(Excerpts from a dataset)
========

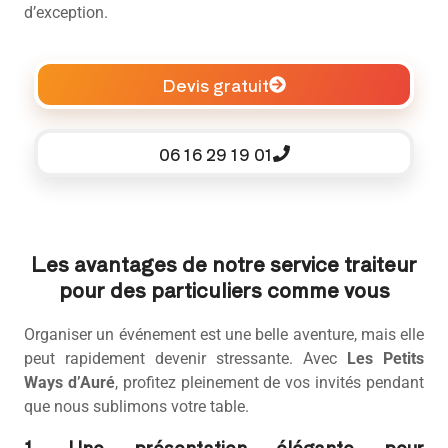
d’exception.
Devis gratuit
06 16 29 19 01
Les avantages de notre service traiteur
pour des particuliers comme vous
Organiser un événement est une belle aventure, mais elle
peut rapidement devenir stressante. Avec
Les Petits
Ways d’Auré
, profitez pleinement de vos invités pendant
que nous sublimons votre table.
1. Une présentation élégante pour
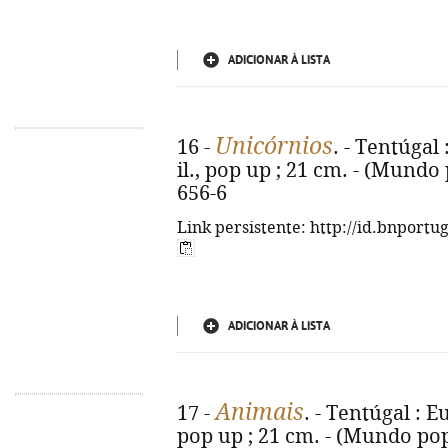
ADICIONAR À LISTA
Unicórnios
16 -
. - Tentúgal 
il., pop up ; 21 cm. - (Mundo
656-6
Link persistente: http://id.bnportu
ADICIONAR À LISTA
Animais
17 -
. - Tentúgal : Eu
pop up ; 21 cm. - (Mundo pop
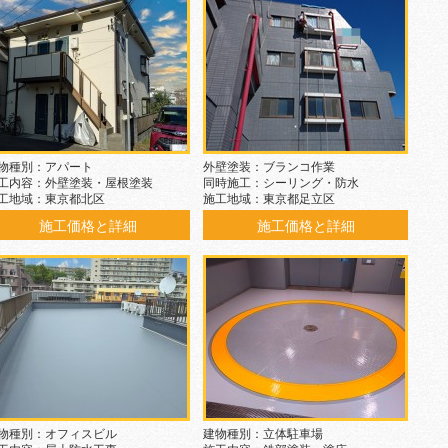
物種別：アパート
外壁塗装：ブランコ作業
工内容：外壁塗装・屋根塗装
同時施工：シーリング・防水
工地域：東京都北区
施工地域：東京都足立区
施工価格と詳細
施工価格と詳細
物種別：オフィスビル
建物種別：立体駐車場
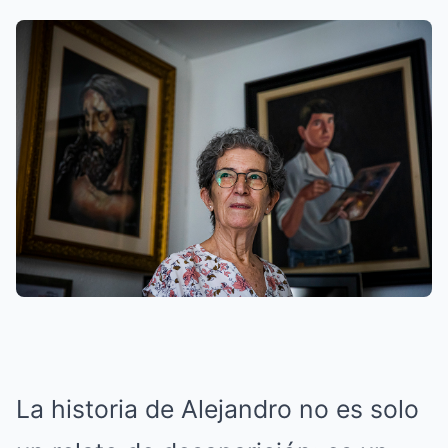
La historia de Alejandro no es solo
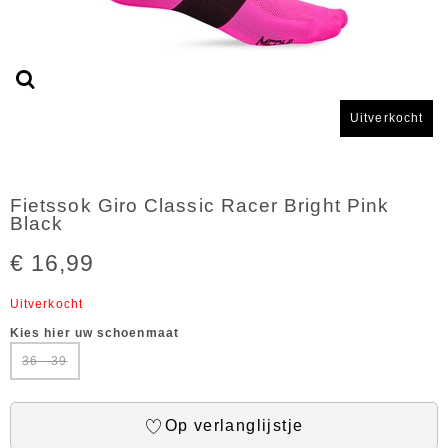
Uitverkocht
Fietssok Giro Classic Racer Bright Pink
Black
€ 16,99
Uitverkocht
Kies hier uw schoenmaat
36 - 39
Op verlanglijstje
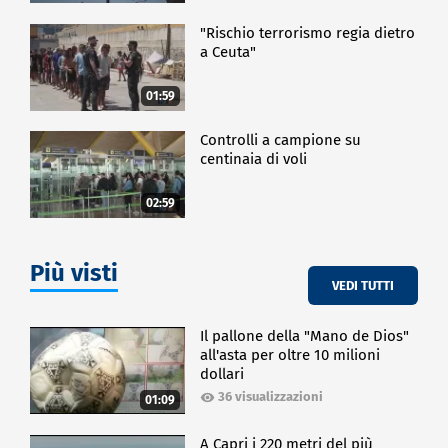
"Rischio terrorismo regia dietro
a Ceuta"
01:59
Controlli a campione su
centinaia di voli
02:59
Più visti
VEDI TUTTI
Il pallone della "Mano de Dios"
all'asta per oltre 10 milioni
dollari
36 visualizzazioni
01:09
A Capri i 220 metri del più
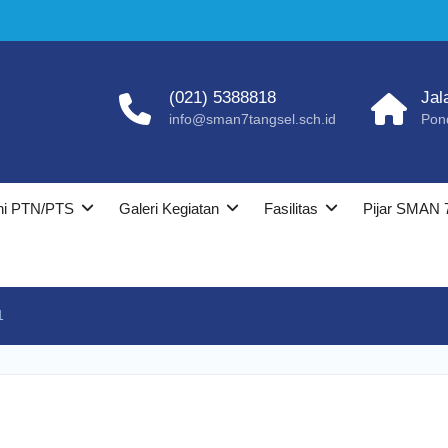
(021) 5388818
Jal
info@sman7tangsel.sch.id
Pon
ni PTN/PTS
Galeri Kegiatan
Fasilitas
Pijar SMAN 
1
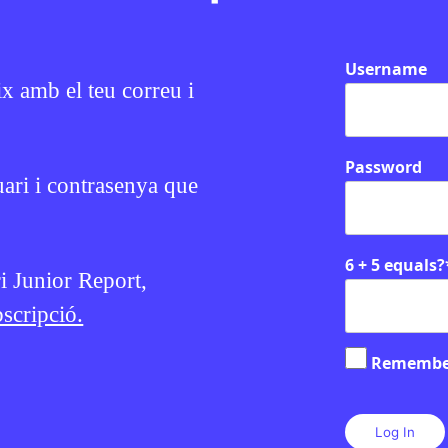
Username
consulta
ix amb el teu correu i
Password
uari i contrasenya que
6 + 5 equals?
ri Junior Report,
EN CONTEXT
scripció.
Remembe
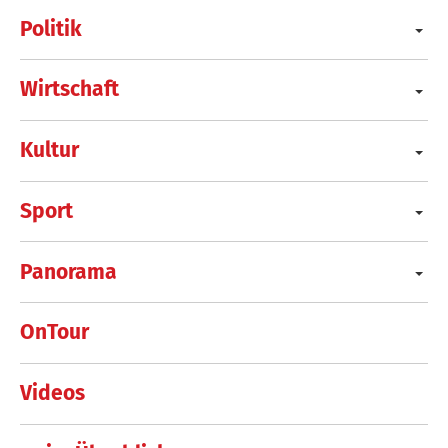
Politik
Wirtschaft
Kultur
Sport
Panorama
OnTour
Videos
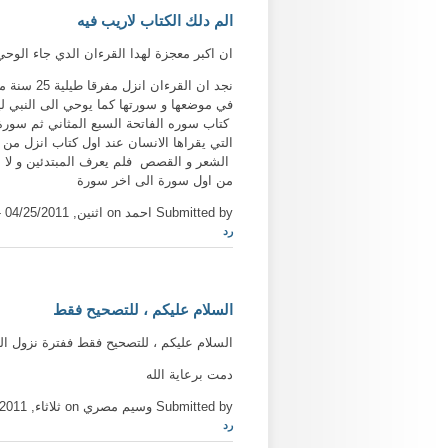
الم دلك الكتاب لاريب فيه
ان اكبر معجزة لهدا القرءان الدي جاء الوحي 
نجد ان ا
في موضعها و سورتها كما يوحي الى النبي ليك
التي يقراها الانسان عند اول كتاب انزل من
الشعر و القصص فلم يعرف المبتدئين و لا الم
من اول سورة الى اخر سورة
Submitted by احمد on اثنين, 04/25/2011 - 19:36
رد
السلام عليكم ، للتصحيح فقط
السلام عليكم ، للتصحيح فقط ففترة نزول القرءان هي 23 سنه. بدأ الوحي عندما كان عمر الرسول صلى الله عليه وسلم 40 سنه
دمت برعاية الله
Submitted by وسيم مصري on ثلاثاء, 04/26/2011 - 21:26
رد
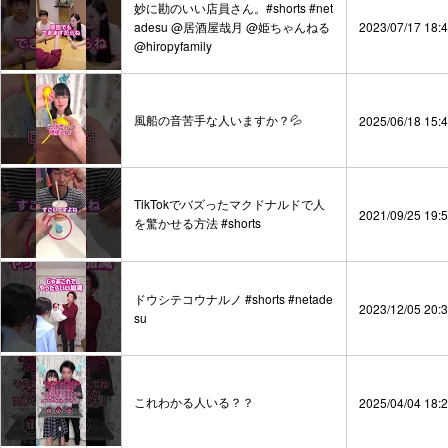
妙に勘のいい店員さん。#shorts #net
adesu @居酒屋哉月 @姫ちゃんねる
2023/07/17 18:
@hiropyfamily
風船の音苦手な人いますか？💦
2025/06/18 15:
TikTokでバズったマクドナルドで人
2021/09/25 19:
を驚かせる方法 #shorts
ドウシテコウナルノ #shorts #netade
2023/12/05 20:
su
これわかる人いる？？
2025/04/04 18:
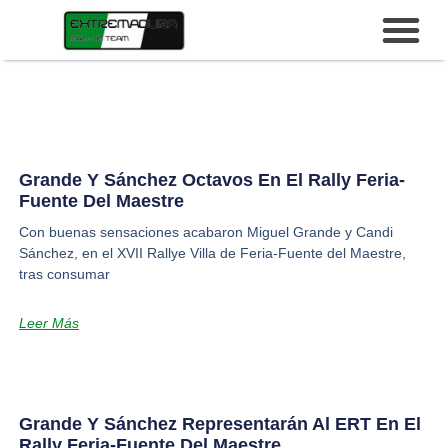
Grande Y Sánchez Octavos En El Rally Feria-
Fuente Del Maestre
Con buenas sensaciones acabaron Miguel Grande y Candi
Sánchez, en el XVII Rallye Villa de Feria-Fuente del Maestre,
tras consumar
Leer Más
Grande Y Sánchez Representarán Al ERT En El
Rally Feria-Fuente Del Maestre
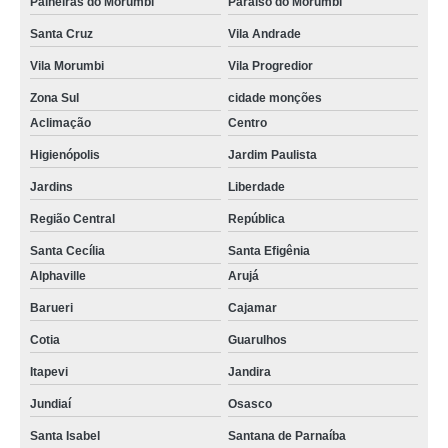
Paineiras do Morumbi
Paraíso do Morumbi
Santa Cruz
Vila Andrade
Vila Morumbi
Vila Progredior
Zona Sul
cidade monções
Aclimação
Centro
Higienópolis
Jardim Paulista
Jardins
Liberdade
Região Central
República
Santa Cecília
Santa Efigênia
Alphaville
Arujá
Barueri
Cajamar
Cotia
Guarulhos
Itapevi
Jandira
Jundiaí
Osasco
Santa Isabel
Santana de Parnaíba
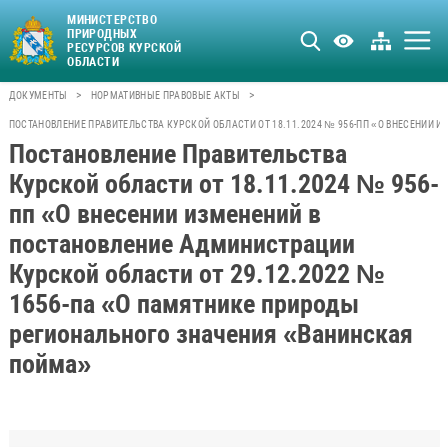
МИНИСТЕРСТВО
ПРИРОДНЫХ
РЕСУРСОВ КУРСКОЙ
ОБЛАСТИ
>
>
ДОКУМЕНТЫ
НОРМАТИВНЫЕ ПРАВОВЫЕ АКТЫ
ПОСТАНОВЛЕНИЕ ПРАВИТЕЛЬСТВА КУРСКОЙ ОБЛАСТИ ОТ 18.11.2024 № 956-ПП «О ВНЕСЕНИИ
Постановление Правительства
Курской области от 18.11.2024 № 956-
пп «О внесении изменений в
постановление Администрации
Курской области от 29.12.2022 №
1656-па «О памятнике природы
регионального значения «Ванинская
пойма»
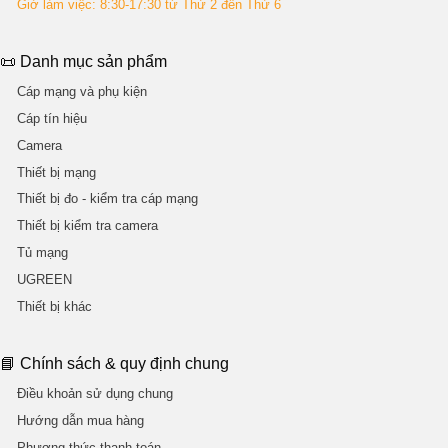
Giờ làm việc: 8:30-17:30 từ Thứ 2 đến Thứ 6
📜 Danh mục sản phẩm
Cáp mạng và phụ kiện
Cáp tín hiệu
Camera
Thiết bị mạng
Thiết bị đo - kiểm tra cáp mạng
Thiết bị kiểm tra camera
Tủ mạng
UGREEN
Thiết bị khác
📘 Chính sách & quy định chung
Điều khoản sử dụng chung
Hướng dẫn mua hàng
Phương thức thanh toán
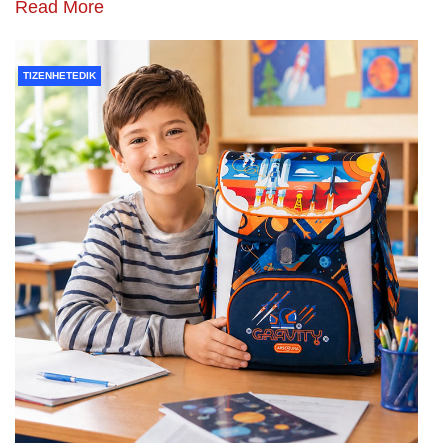
Read More
TIZENHETEDIK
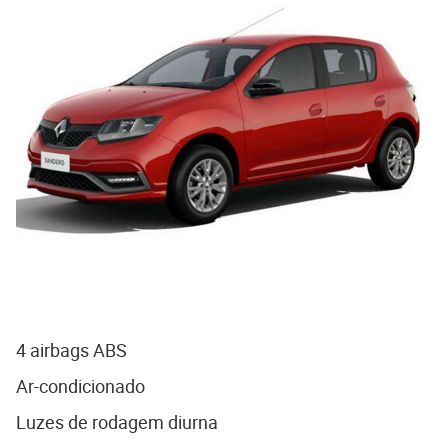
4 airbags ABS
Ar-condicionado
Luzes de rodagem diurna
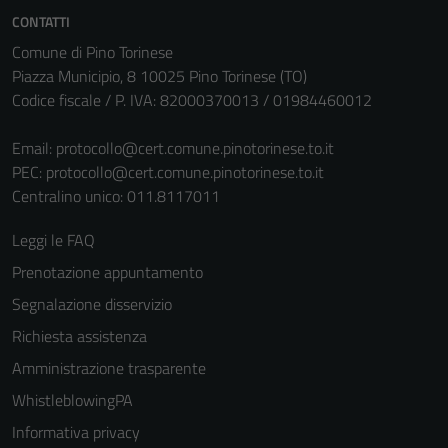
CONTATTI
Comune di Pino Torinese
Piazza Municipio, 8 10025 Pino Torinese (TO)
Codice fiscale / P. IVA: 82000370013 / 01984460012
Email:
protocollo@cert.comune.pinotorinese.to.it
PEC:
protocollo@cert.comune.pinotorinese.to.it
Centralino unico: 011.8117011
Leggi le FAQ
Prenotazione appuntamento
Segnalazione disservizio
Richiesta assistenza
Amministrazione trasparente
WhistleblowingPA
Informativa privacy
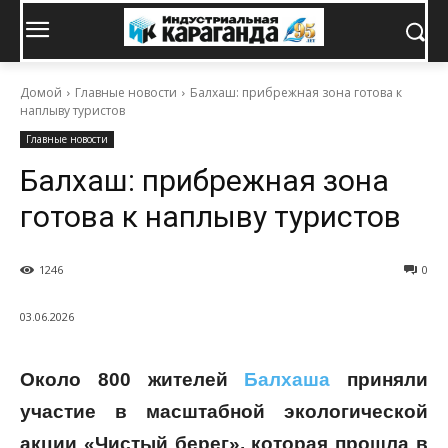
Домой
Главные новости
Балхаш: прибрежная зона готова к
наплыву туристов
Главные новости
Балхаш: прибрежная зона
готова к наплыву туристов
1246
0
03.06.2026
Около 800 жителей
Балхаша
приняли
участие в масштабной экологической
акции «Чистый берег», которая прошла в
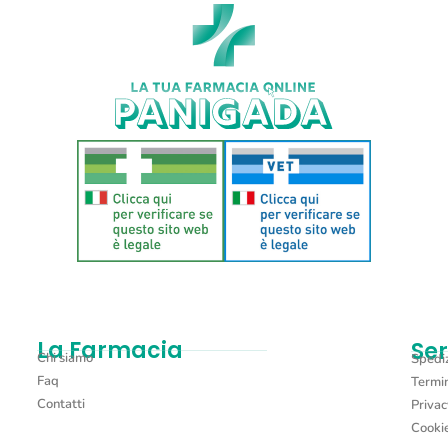
La Farmacia
Ser
Chi siamo
Spediz
Faq
Termin
Contatti
Privac
Cookie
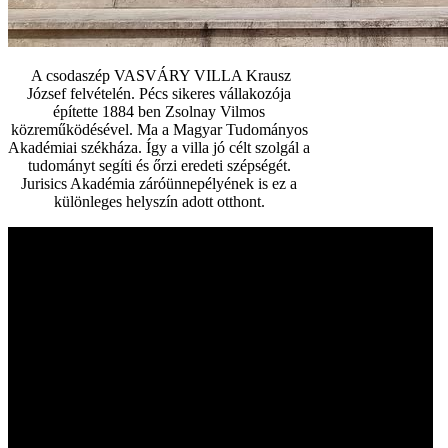
A csodaszép VASVÁRY VILLA Krausz
József felvételén. Pécs sikeres vállakozója
építette 1884 ben Zsolnay Vilmos
közreműködésével. Ma a Magyar Tudományos
Akadémiai székháza. Így a villa jó célt szolgál a
tudományt segíti és őrzi eredeti szépségét.
Jurisics Akadémia záróünnepélyének is ez a
különleges helyszín adott otthont.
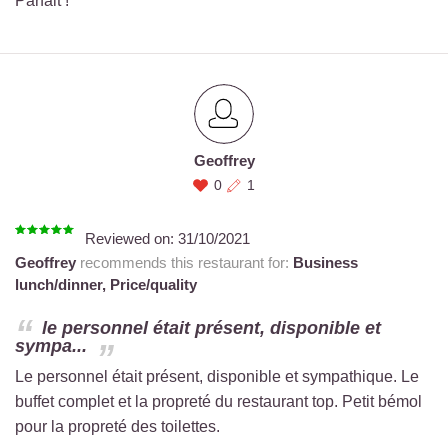
Parfait !
Geoffrey
0
1
Reviewed on:
31/10/2021
Geoffrey
recommends this restaurant for:
Business
lunch/dinner,
Price/quality
le personnel était présent, disponible et
sympa...
Le personnel était présent, disponible et sympathique. Le
buffet complet et la propreté du restaurant top. Petit bémol
pour la propreté des toilettes.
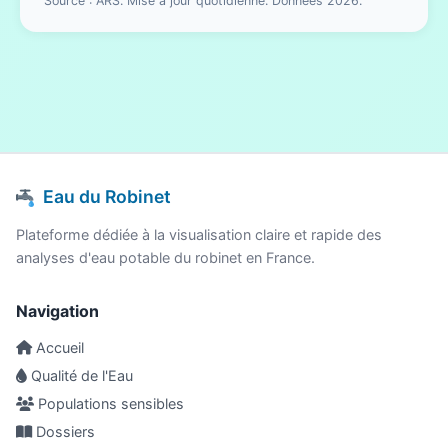
Source : ARS. Mise à jour quotidienne. Données 2026.
Eau du Robinet
Plateforme dédiée à la visualisation claire et rapide des
analyses d'eau potable du robinet en France.
Navigation
Accueil
Qualité de l'Eau
Populations sensibles
Dossiers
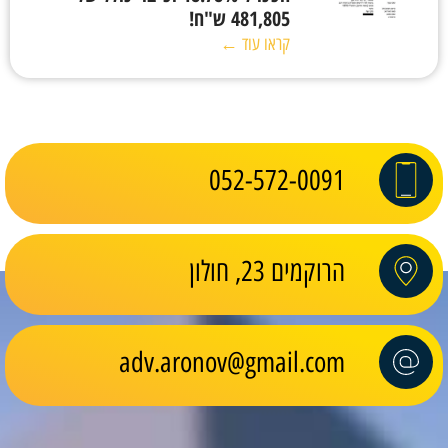
481,805 ש"ח!
קראו עוד ←
052-572-0091
הרוקמים 23, חולון
adv.aronov@gmail.com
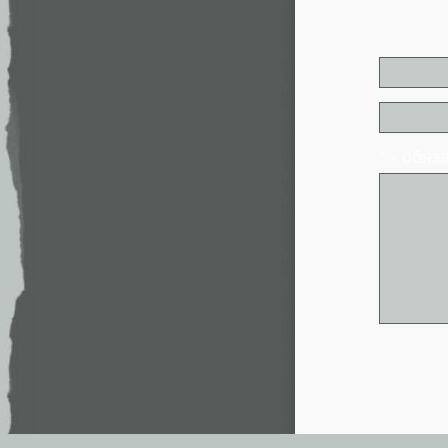
* - обя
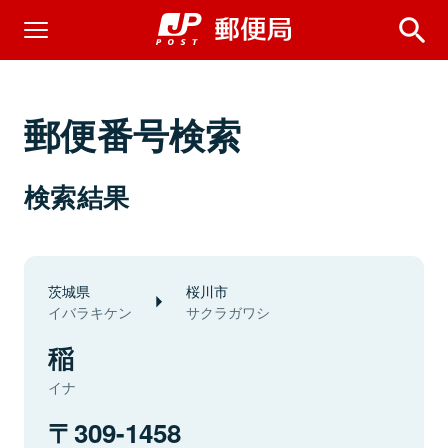
郵便番号検索
検索結果
茨城県
桜川市
イバラキケン
サクラガワシ
稲
イナ
309-1458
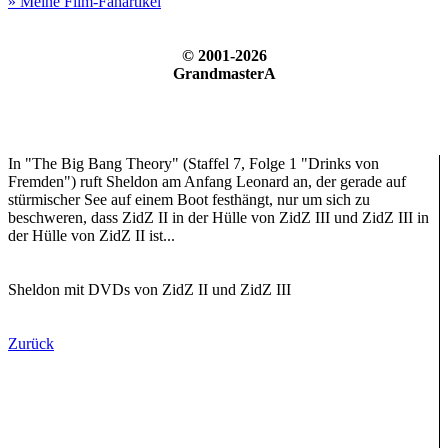
» Meine Film-Fanartikel
© 2001-2026
GrandmasterA
In "The Big Bang Theory" (Staffel 7, Folge 1 "Drinks von
Fremden") ruft Sheldon am Anfang Leonard an, der gerade auf
stürmischer See auf einem Boot festhängt, nur um sich zu
beschweren, dass ZidZ II in der Hülle von ZidZ III und ZidZ III in
der Hülle von ZidZ II ist...
Sheldon mit DVDs von ZidZ II und ZidZ III
Zurück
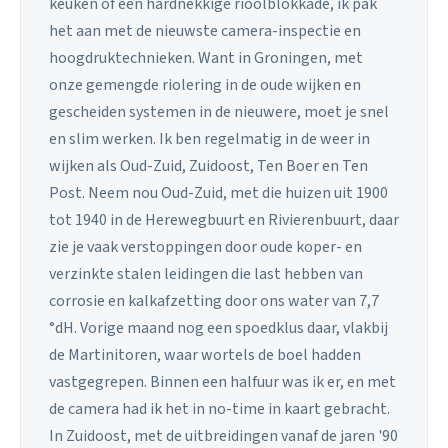
keuken of een hardnekkige rioolblokkade, ik pak
het aan met de nieuwste camera-inspectie en
hoogdruktechnieken. Want in Groningen, met
onze gemengde riolering in de oude wijken en
gescheiden systemen in de nieuwere, moet je snel
en slim werken. Ik ben regelmatig in de weer in
wijken als Oud-Zuid, Zuidoost, Ten Boer en Ten
Post. Neem nou Oud-Zuid, met die huizen uit 1900
tot 1940 in de Herewegbuurt en Rivierenbuurt, daar
zie je vaak verstoppingen door oude koper- en
verzinkte stalen leidingen die last hebben van
corrosie en kalkafzetting door ons water van 7,7
°dH. Vorige maand nog een spoedklus daar, vlakbij
de Martinitoren, waar wortels de boel hadden
vastgegrepen. Binnen een halfuur was ik er, en met
de camera had ik het in no-time in kaart gebracht.
In Zuidoost, met de uitbreidingen vanaf de jaren '90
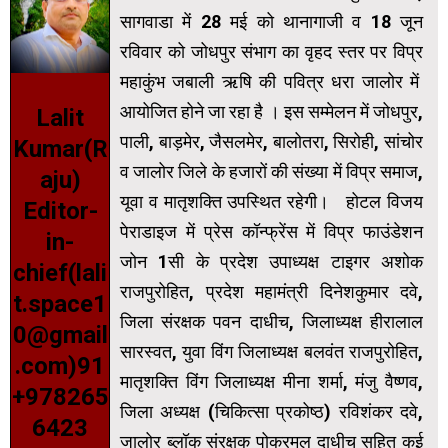
सागवाडा में 28 मई को थानागाजी व 18 जून
रविवार को जोधपुर संभाग का वृहद स्तर पर विप्र
महाकुंभ जबाली ऋषि की पवित्र धरा जालोर में
आयोजित होने जा रहा है । इस सम्मेलन में जोधपुर,
Lalit
पाली, बाड़मेर, जैसलमेर, बालोतरा, सिरोही, सांचोर
Kumar(R
व जालोर जिले के हजारों की संख्या में विप्र समाज,
aju)
यूवा व मातृशक्ति उपस्थित रहेगी। होटल विजय
Editor-
पेराडाइज में प्रेस कॉन्फ्रेंस में विप्र फाउंडेशन
in-
जोन 1सी के प्रदेश उपाध्यक्ष टाइगर अशोक
chief(lali
राजपुरोहित, प्रदेश महामंत्री दिनेशकुमार दवे,
t.space1
जिला संरक्षक पवन दाधीच, जिलाध्यक्ष हीरालाल
0@gmail
सारस्वत, युवा विंग जिलाध्यक्ष बलवंत राजपुरोहित,
.com)91
मातृशक्ति विंग जिलाध्यक्ष मीना शर्मा, मंजु वैष्णव,
+978265
जिला अध्यक्ष (चिकित्सा प्रकोष्ठ) रविशंकर दवे,
6423
जालोर ब्लॉक संरक्षक पोकरमल दाधीच सहित कई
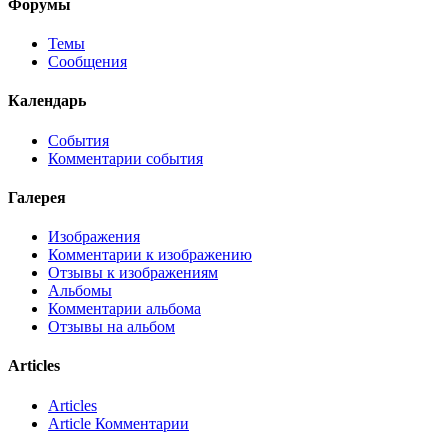
Форумы
Темы
Сообщения
Календарь
События
Комментарии события
Галерея
Изображения
Комментарии к изображению
Отзывы к изображениям
Альбомы
Комментарии альбома
Отзывы на альбом
Articles
Articles
Article Комментарии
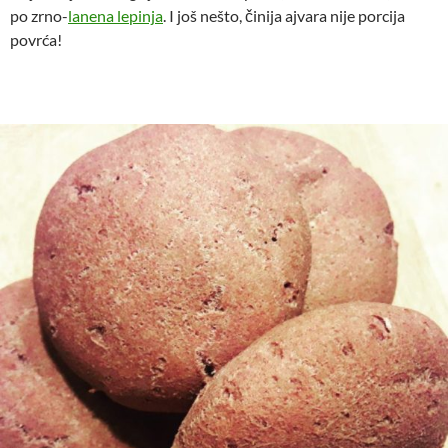
po zrno-
lanena lepinja
. I još nešto, činija ajvara nije porcija
povrća!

========

### [What you will do]
Please render the lines from the one containing "keuken of een" through the end of the records, inclusive, as a JSON list of strings with one string per line. Omit blank lines and leave the pictures out.

### [Solution below]
[
  "keuken of een hardnekkige rioolblokkade, ik pak",
  "het aan met de nieuwste camera-inspectie en",
  "hoogdruktechnieken. Want in Groningen, met",
  "onze gemengde riolering in de oude wijken en",
  "gescheiden systemen in de nieuwere, moet je snel",
  "en slim werken. Ik ben regelmatig in de weer in",
  "wijken als Oud-Zuid, Zuidoost, Ten Boer en Ten",
  "Post. Neem nou Oud-Zuid, met die huizen uit 1900",
  "tot 1940 in de Herewegbuurt en Rivierenbuurt, daar",
  "zie je vaak verstoppingen door oude koper- en",
  "verzinkte stalen leidingen die last hebben van",
  "corrosie en kalkafzetting door ons water van 7,7",
  "°dH. Vorige maand nog een spoedklus daar, vlakbij",
  "de Martinitoren, waar wortels de boel hadden",
  "vastgegrepen. Binnen een halfuur was ik er, en met",
  "de camera had ik het in no-time in kaart gebracht.",
  "In Zuidoost, met de uitbreidingen vanaf de jaren '90",
  "सागवाडा में 28 मई को थानागाजी व 18 जून",
  "रविवार को जोधपुर संभाग का वृहद स्तर पर विप्र",
  "महाकुंभ जबाली ऋषि की पवित्र धरा जालोर में",
  "आयोजित होने जा रहा है । इस सम्मेलन में जोधपुर,",
  "Lalit",
  "पाली, बाड़मेर, जैसलमेर, बालोतरा, सिरोही, सांचोर",
  "Kumar(R",
  "व जालोर जिले के हजारों की संख्या में विप्र समाज,",
  "aju)",
  "यूवा व मातृशक्ति उपस्थित रहेगी। होटल विजय",
  "Editor-",
  "पेराडाइज में प्रेस कॉन्फ्रेंस में विप्र फाउंडेशन",
  "in-",
  "जोन 1सी के प्रदेश उपाध्यक्ष टाइगर अशोक",
  "chief(lali",
  "राजपुरोहित, प्रदेश महामंत्री दिनेशकुमार दवे,",
  "t.space1",
  "जिला संरक्षक पवन दाधीच, जिलाध्यक्ष हीरालाल",
  "0@gmail",
  "सारस्वत, युवा विंग जिलाध्यक्ष बलवंत राजपुरोहित,",
  ".com)91",
  "मातृशक्ति विंग जिलाध्यक्ष मीना शर्मा, मंजु वैष्णव,",
  "+978265",
  "जिला अध्यक्ष (चिकित्सा प्रकोष्ठ) रविशंकर दवे,",
  "6423",
  "जालोर ब्लॉक संरक्षक पोकरमल दाधीच सहित कई",
  "Форумы",
  "Темы",
  "Сообщения",
  "Календарь",
  "События",
  "Комментарии события",
  "Галерея",
  "Изображения",
  "Комментарии к изображению",
  "Отзывы к изображениям",
  "Альбомы",
  "Комментарии альбома",
  "Отзывы на альбом",
  "Articles",
  "Articles",
  "Article Комментарии",
  "po zrno-",
  "lanena lepinja",
  ". I još nešto, činija ajvara nije porcija",
  "povrća!"
]